Performing artist: some recognition. I'm 'James Rabbit!', the dude that plays punk songs (I am simultaneously honored and insulted by this) and freaks out sometimes onstage. Girls tolerate me, guys hate that I write better songs than them, all are equally likely to leave in the middle of the set. The reaction I get is 'when are you playing again?'.
Probably never, but not because I don't want to, because James Rabbit isn't really a live band. Yeah, I get all adrenalined up, and yeah, its cool when people clap (they don't clap for your record, let me tell you that), but these things can be accomplished outside of the James Rabbit universe. Conner has his All Dead. They played a show tonight (saturday night), he tells me he was allowed to take over a song. I don't know exactly what that means, but I know what it sounded like.
When I was recording Rodeo Radio I obviously wasn't thinking about playing it live, I was thinking about how I'm going to fill this song out, or how I'm going to approach the next song, it was about living past the moment, and that's what those ten copies of the cd are going to do, whether or not I make good decisions on who to give them to.
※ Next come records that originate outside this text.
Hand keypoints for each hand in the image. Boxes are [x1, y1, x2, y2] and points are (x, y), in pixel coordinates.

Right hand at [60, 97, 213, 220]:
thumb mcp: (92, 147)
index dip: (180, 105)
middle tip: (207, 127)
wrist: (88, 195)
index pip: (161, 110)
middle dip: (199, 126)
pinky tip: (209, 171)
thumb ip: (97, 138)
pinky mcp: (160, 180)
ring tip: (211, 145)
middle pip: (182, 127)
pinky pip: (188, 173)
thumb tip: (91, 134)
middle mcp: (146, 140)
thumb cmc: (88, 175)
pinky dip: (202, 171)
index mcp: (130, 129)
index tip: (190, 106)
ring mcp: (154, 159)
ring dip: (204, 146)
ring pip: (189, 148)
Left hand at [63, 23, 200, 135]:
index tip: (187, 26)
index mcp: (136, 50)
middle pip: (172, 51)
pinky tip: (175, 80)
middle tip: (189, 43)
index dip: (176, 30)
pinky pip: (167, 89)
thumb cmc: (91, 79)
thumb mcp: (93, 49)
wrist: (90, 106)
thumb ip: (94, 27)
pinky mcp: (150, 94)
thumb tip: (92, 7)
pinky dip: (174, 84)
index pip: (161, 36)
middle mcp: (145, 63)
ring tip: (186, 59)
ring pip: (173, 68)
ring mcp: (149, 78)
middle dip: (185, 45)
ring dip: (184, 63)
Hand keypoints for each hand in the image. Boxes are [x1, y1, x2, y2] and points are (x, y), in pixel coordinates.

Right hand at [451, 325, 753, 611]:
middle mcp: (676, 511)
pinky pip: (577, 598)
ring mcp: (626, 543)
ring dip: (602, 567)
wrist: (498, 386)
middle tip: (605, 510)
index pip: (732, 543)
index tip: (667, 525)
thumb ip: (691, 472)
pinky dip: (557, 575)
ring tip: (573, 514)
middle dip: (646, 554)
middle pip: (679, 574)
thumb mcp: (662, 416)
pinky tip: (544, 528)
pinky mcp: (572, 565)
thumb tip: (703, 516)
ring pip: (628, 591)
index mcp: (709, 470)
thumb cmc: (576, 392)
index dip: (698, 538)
Obviously they aren't Pet Sounds or Sgt. Peppers, they are more like reminders. When "Zombie Bones" smirks at you, and the chorus of "Only With Models" kicks in, and when "Politics" smacks you on the head with MORE falsetto of course I'm not Brian Wilson, not even Ric Ocasek, but you know that something is going on there. And I know that something is going on there. And until I can stop writing obtuse lyrics and embrace honesty and find people to sing my songs and other people to play my music, I've got to keep these otherwise brilliant ideas on hold somewhere.